Bild 2 zeigt wie die elektronische Brummsiebung grundsätzlich funktioniert. Transistor T1 (T2) arbeitet als einfacher Emitterfolger. R1 (R2) und R3 (R4) sind so dimensioniert, damit der Spannungsabfall über der elektronischen Brummsiebung (zwischen Kollektor und Emitter von T1, bzw. T2) so gross ist, dass die Rippelspannung Ur (Brummspannung) durch diese Schaltung "absorbiert" wird. R1 (R2), R3 (R4) und C5 (C6) bilden ein passives Tiefpassfilter mit dem Zweck Ur möglichst stark zu dämpfen, so dass die Spannungsregelschaltung VR1 (VR2) nur noch wenig zur Dämpfung der Rippelspannung Ur beitragen muss. Wählt man die Zeitkonstante dieses Tiefpassfilters erster Ordnung gross genug, hat man gleichzeitig eine so genannte Slow-Turn-On-Funktion, die oft dazu dient, die Einschaltknackgeräusche in hochwertigen HIFI-Anlagen vermeiden.

= = = = =

■ **Aufgabe**:
Setzen Sie den Textauszug über die elektronische Brummsiebung bitte im Anschluss an seinen letzten Satz fort. Das Material steht in keinem Zusammenhang mit dem Textauszug über die elektronische Brummsiebung.

= = = = =

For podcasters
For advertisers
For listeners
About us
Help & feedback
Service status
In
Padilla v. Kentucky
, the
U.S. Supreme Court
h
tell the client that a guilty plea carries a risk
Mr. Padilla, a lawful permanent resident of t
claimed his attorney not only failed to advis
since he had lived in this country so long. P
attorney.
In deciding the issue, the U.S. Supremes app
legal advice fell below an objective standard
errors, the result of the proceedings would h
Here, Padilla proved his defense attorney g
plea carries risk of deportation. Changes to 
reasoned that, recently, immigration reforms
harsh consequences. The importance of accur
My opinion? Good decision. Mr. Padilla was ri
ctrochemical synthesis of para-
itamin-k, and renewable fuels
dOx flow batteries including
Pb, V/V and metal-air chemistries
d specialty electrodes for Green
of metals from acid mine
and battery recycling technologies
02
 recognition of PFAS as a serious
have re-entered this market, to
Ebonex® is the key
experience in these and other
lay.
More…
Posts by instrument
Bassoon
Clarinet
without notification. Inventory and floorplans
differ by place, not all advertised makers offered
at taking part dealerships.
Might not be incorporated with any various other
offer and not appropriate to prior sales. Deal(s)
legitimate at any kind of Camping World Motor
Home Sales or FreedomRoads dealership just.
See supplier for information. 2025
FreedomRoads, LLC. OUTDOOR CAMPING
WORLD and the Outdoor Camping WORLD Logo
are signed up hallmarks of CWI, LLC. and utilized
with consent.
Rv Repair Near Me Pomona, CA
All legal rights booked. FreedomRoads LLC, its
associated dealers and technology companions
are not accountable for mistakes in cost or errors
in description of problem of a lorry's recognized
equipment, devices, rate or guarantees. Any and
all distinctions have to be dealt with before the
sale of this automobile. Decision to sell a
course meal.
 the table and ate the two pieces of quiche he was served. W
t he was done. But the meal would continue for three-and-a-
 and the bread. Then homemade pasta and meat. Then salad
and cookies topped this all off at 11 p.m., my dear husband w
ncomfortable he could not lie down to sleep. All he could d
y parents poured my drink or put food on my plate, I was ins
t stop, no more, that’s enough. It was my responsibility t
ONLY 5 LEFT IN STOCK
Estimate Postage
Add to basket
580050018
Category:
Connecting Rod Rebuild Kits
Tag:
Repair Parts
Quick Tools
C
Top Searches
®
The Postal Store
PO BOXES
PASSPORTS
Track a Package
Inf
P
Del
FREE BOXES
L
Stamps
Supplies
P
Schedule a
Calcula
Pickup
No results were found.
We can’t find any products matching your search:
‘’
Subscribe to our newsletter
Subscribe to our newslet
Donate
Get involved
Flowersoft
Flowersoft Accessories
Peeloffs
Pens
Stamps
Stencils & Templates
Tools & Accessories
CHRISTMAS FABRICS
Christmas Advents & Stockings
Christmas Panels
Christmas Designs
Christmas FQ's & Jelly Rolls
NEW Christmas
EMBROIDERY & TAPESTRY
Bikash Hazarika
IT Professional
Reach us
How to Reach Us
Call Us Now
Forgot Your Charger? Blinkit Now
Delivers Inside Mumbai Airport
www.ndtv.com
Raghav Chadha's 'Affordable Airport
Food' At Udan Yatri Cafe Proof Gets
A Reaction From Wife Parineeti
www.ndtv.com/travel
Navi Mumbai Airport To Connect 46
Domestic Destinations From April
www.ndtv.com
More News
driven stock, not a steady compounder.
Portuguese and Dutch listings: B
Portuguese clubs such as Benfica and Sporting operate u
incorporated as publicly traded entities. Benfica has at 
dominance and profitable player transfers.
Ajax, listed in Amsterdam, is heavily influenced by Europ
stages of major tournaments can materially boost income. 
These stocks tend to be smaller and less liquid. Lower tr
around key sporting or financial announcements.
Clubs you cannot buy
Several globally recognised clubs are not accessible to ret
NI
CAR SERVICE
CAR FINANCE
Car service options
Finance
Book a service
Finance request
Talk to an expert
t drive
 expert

= = = = =

■ **Ihre Antwort**:
Die nicht der Reihe nach nummerierten Bauteile haben den Sinn darin, dass man die selben Bauteilnummern mit der selben Funktion in der Schaltung in Bild 5 wieder erkennt. Das selbe Prinzip findet man in den Bildern 3 und 4.



Elektronische Brummsiebung, Schritt für Schritt erklärt!

Teilbild 3.1 zeigt eine sehr einfache Impedanzwandlerschaltung mit einem NPN-Transistor. R1 ist so niederohmig gewählt, dass über ihm, wegen des geringen Basisstromes, keine signifikante Spannung abfällt. Der Basisstrom ergibt sich aus dem Kollektorstrom dividiert durch die Stromverstärkung von T1. Eine der DC-Spannung an Ue überlagerten Rippelspannung Ur, wie man sie über einem Ladelko, der von einem Brückengleichrichter gespeist wird, misst, überträgt sich mit praktisch gleich grosser Amplitude auf den Ausgang Ua. Nur die DC-Spannung an Ua hat sich um den Wert der Basis-Emitter-Schwellenspannung von T1 an Ue reduziert. Siehe das dazu gehörige Diagramm.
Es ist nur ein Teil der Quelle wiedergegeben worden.